There are other considerations, however. When an object is created, for instance, how is it initialized? That is to say, how are its properties set to appropriate starting values? A typical standard BASIC program might accomplish this thus:
CALL subFontInit()
This is fine, but remember that there can be more than one OBJECT of the same CLASS as in this case:
DIM Helvetica AS FontClass DIM Courier AS FontClass DIM TimesRoman AS FontClass
Now, to initialize the data for each of these, we must do something like this:
CALL subFontHelveticaInit CALL subFontCourierInit etc.

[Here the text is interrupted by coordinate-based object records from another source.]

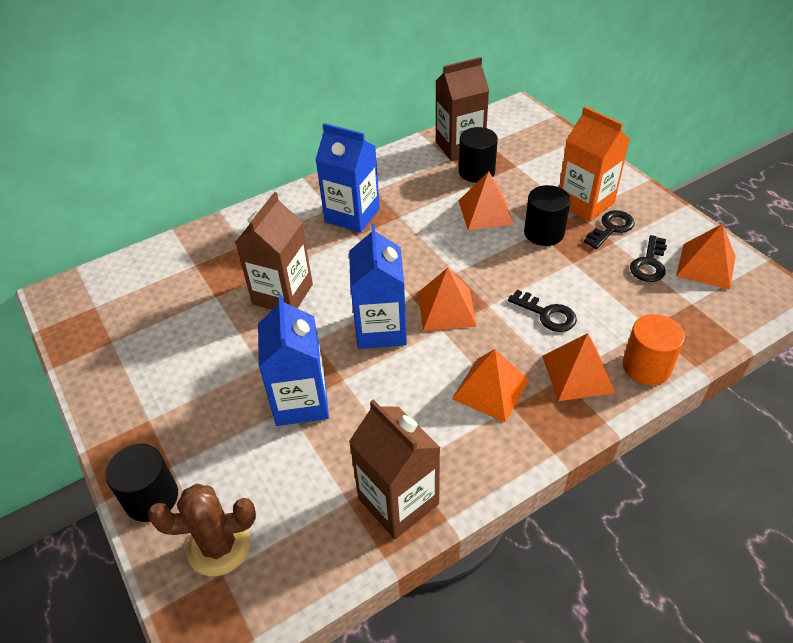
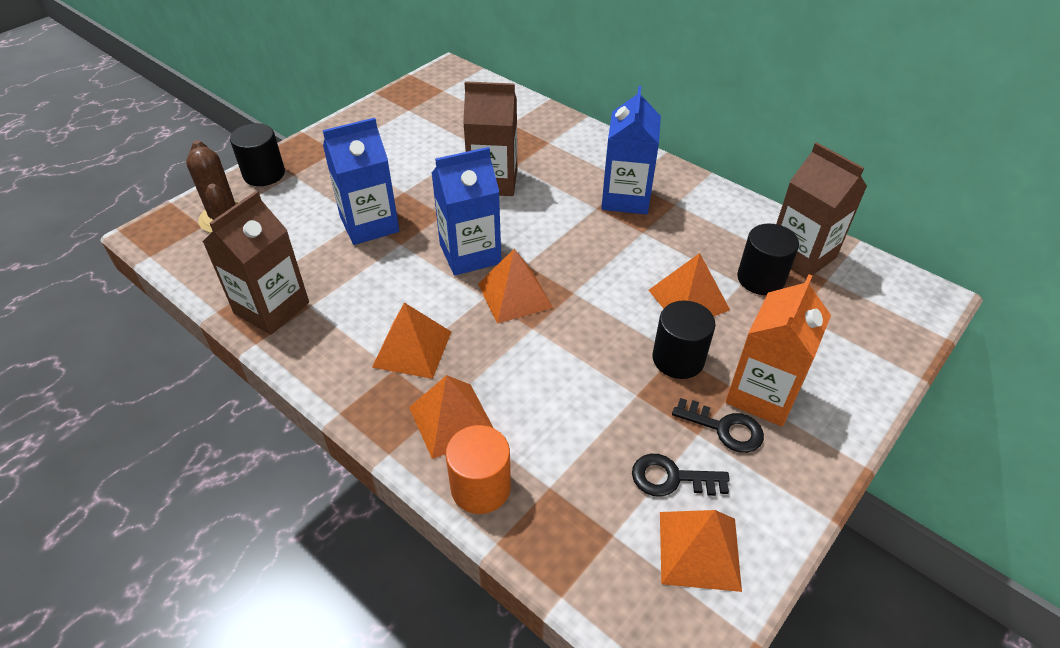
camera: 70 degrees right, 0 degrees up
(547, 314) = (536, 380): black key -> none

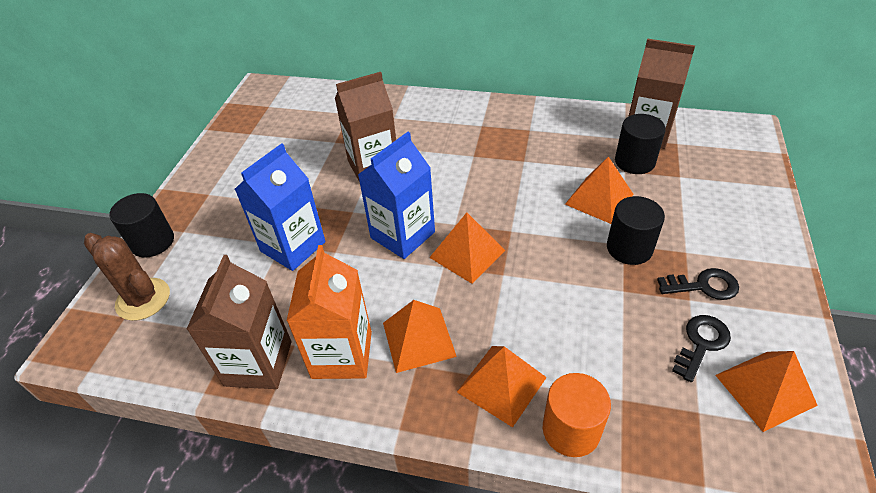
camera: 25 degrees left, 0 degrees up
(626, 198) = (490, 139): blue carton -> none
(672, 478) = (701, 343): black key -> black key turned 150 degrees clockwise
(762, 394) = (706, 247): orange carton -> orange carton (342, 354)

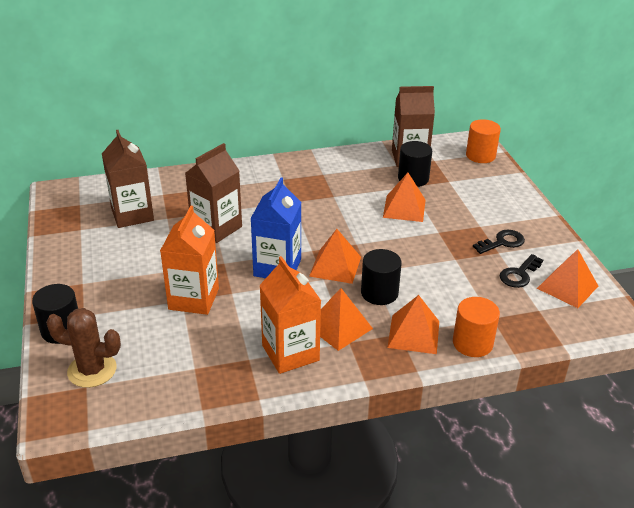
camera: 30 degrees left, 10 degrees down
(258, 363) = (230, 378): brown carton -> brown carton (132, 215)
(293, 246) = (194, 299): blue carton -> orange carton
(629, 248) = (443, 233): black cylinder -> black cylinder (379, 293)
(701, 343) = (519, 274): black key -> black key turned 150 degrees counterclockwise
(744, 151) = (480, 156): none -> orange cylinder

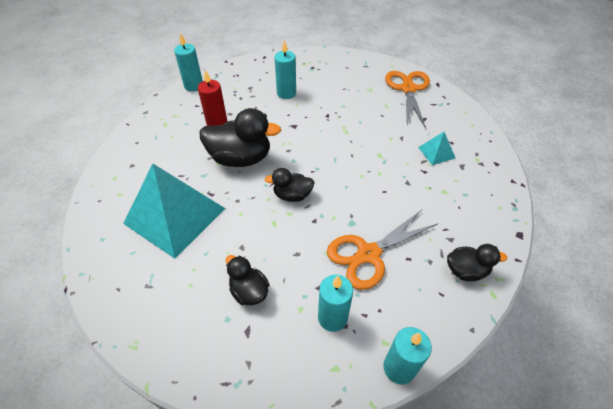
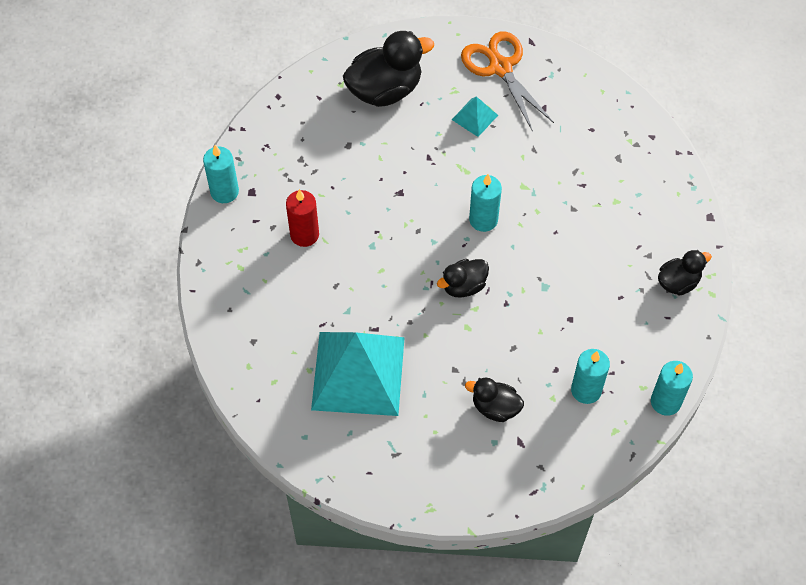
camera: 30 degrees left, 10 degrees up
(241, 158) = (372, 268): black duck -> black duck (385, 90)
(286, 93) = (354, 146): turquoise candle -> turquoise candle (483, 220)
(368, 254) = (581, 312): orange scissors -> none
(436, 152) = (582, 152): turquoise pyramid -> turquoise pyramid (474, 117)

In C++, there is away around this that we can adopt for BASIC use. In every class in C++ there is an implied "constructor." This is a new term. Essentially, the constructor is a method within the class definition that is executed whenever an object is created. For an example of this, consider this method declaration:
SUB FontClass.FontClass | | code to initialize object goes here | | END SUB
(Visual Basic programmers will recognize this as being analogous to the Load_Form event.) Note that the method declaration uses FontClass twice. This informs the compiler that it is dealing with the explicit definition of a CONSTRUCTOR.
In the actual binding declaration of the class, this syntax is suitable:
CLASS FontType | etc. | FontType AS CONSTRUCTOR | etc. | END CLASS
The CONSTRUCTOR type then, signifies that this template will be followed by a method declaration for a constructor. Now, when the programmer includes this code:
DIM Helvetica AS FontType
The compiler will include appropriate initialization routines.

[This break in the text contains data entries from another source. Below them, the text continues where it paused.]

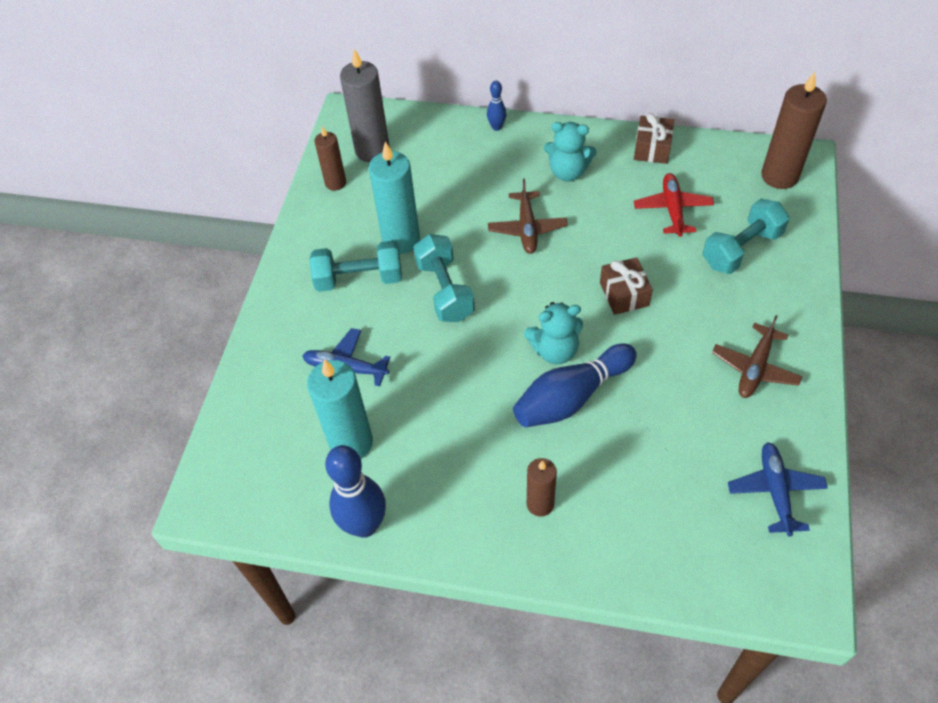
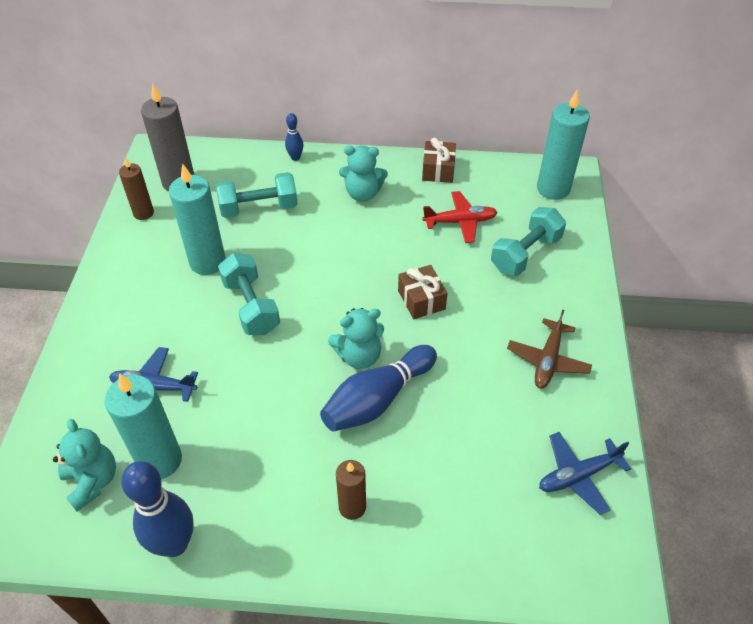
camera: 10 degrees left, 5 degrees down
(286, 458) = (92, 481): none -> turquoise teddy bear
(359, 279) = (167, 300): turquoise dumbbell -> turquoise dumbbell (259, 208)
(527, 228) = (327, 245): brown plane -> none
(672, 209) = (460, 222): red plane -> red plane turned 90 degrees clockwise
(775, 491) = (578, 475): blue plane -> blue plane turned 105 degrees counterclockwise
(779, 176) = (553, 189): brown candle -> turquoise candle

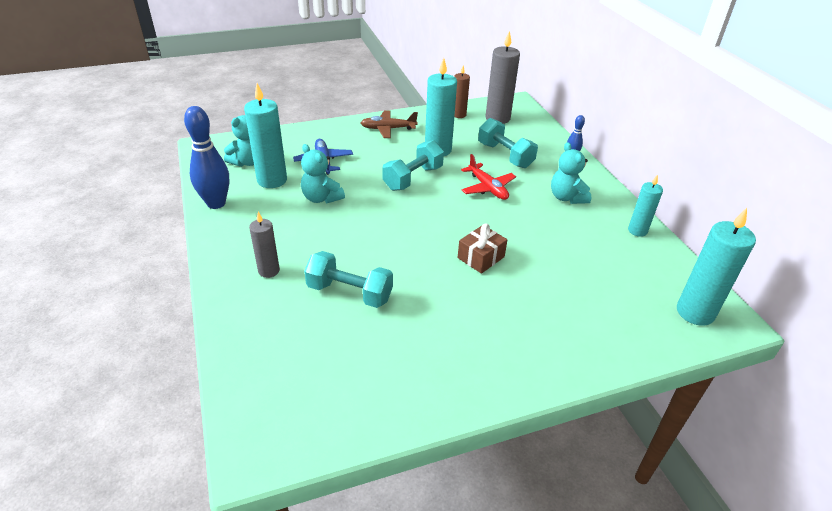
camera: 65 degrees right, 10 degrees down
(352, 507) = (269, 270): brown candle -> grey candle
(359, 356) = (402, 239): turquoise teddy bear -> turquoise teddy bear (321, 198)
(377, 399) = (367, 259): blue bowling pin -> none
(438, 170) = (637, 231): brown gift -> turquoise candle
(460, 222) = (588, 259): red plane -> red plane (487, 188)
(525, 254) = (588, 310): turquoise dumbbell -> turquoise dumbbell (350, 293)
(547, 360) = (470, 353): brown plane -> brown plane (388, 129)
(578, 475) = (353, 402): blue plane -> none

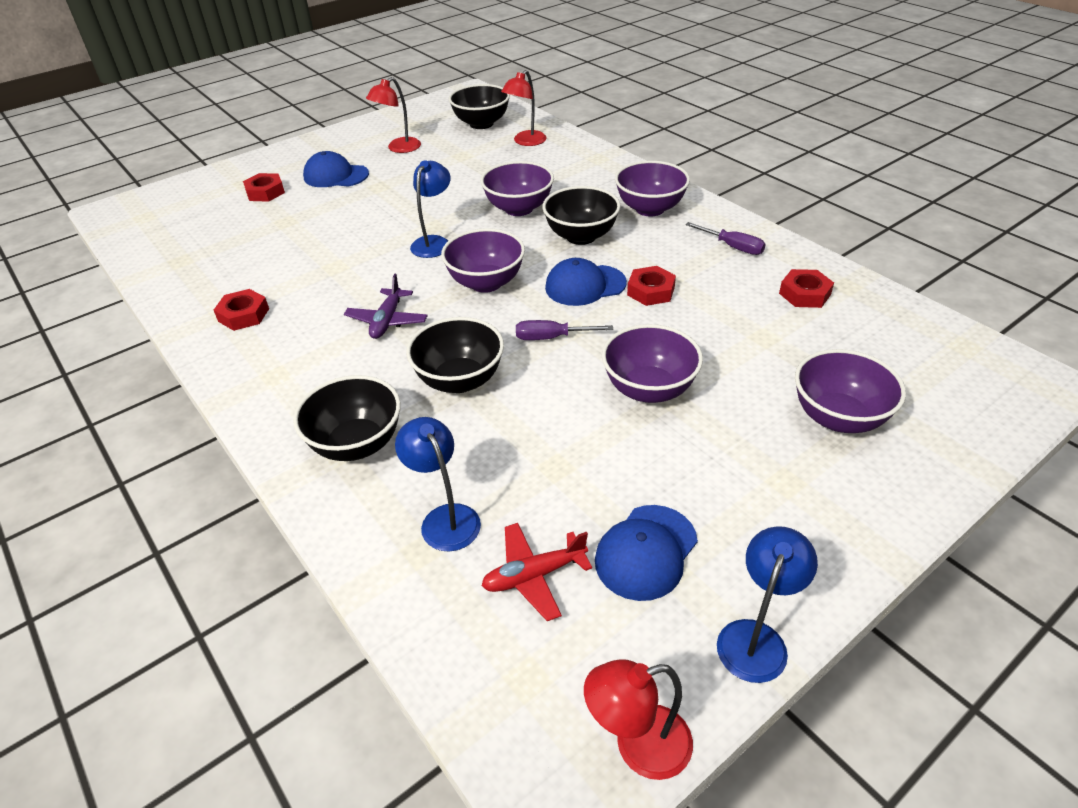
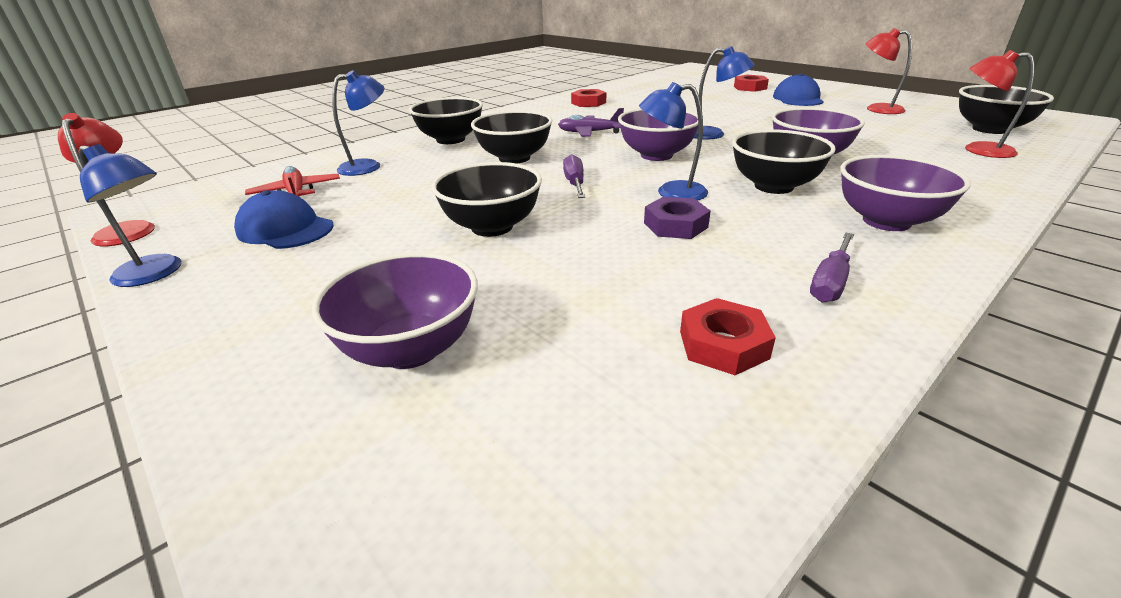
camera: 85 degrees right, 10 degrees down
(585, 285) = (671, 192): blue cap -> blue lamp
(649, 389) = (492, 227): purple bowl -> black bowl
(650, 291) = (675, 225): red nut -> purple nut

Another aspect of this, the "destructor," is exactly the same, except that it operates after the object falls from scope. (Visual Basic programmers again will note the analagous use of the Form_Unload event.) Destructors deinitialize data, cleaning up things when the program ends execution, for instance. In C++, a special operator is used to indicate the deconstructor: ~FontClass. This use of the tilde is foreign to BASIC, however, so perhaps it would be better to introduce another keyword rather than a new operator:
CLASS FontType | etc. | FontType AS CONSTRUCTOR FontType AS DESTRUCTOR | etc. | END CLASS
Now, the method would simply be declared:
SUB FontType.FontType DESTRUCTOR | | code to deinitialize data structures goes here | | END SUB
This is syntacally familiar to a BASIC programmer in another form:
SUB subPrintToScreen (InText AS STRING) STATIC | | END SUB
The STATIC keyword modifies the nature of the SUBPROGRAM. Consquently, I have suggested the DESTRUCTOR keyword be used in a similar syntactical fashion.
3.0 Closing Notes
Indeed, BASIC has evolved from the time-sharing days of Dartmouth. Despite this evolution, however, major software compiler developers have failed to introduce object oriented extensions into the language. Perhaps this article has introduced some new concepts to the reader, perhaps not. At the very least, it has explored some ways an object oriented paradigm might be introduced successfully into BASIC programming with as little pain possible. Programmers tend to maintain their old programming habbits despite the innovations that come into their languages, and consequently, any major changes to the way BASIC operates may prove to be obstacles rather than useful tools. I feel that my suggestions involve minimal relearning of the syntax of BASIC, since they adopt the flavor of existing structures. In the end, though, the question is not what is the better method or terminology to use, really, but rather:
"Object Oriented BASIC, possibility or pipedream?"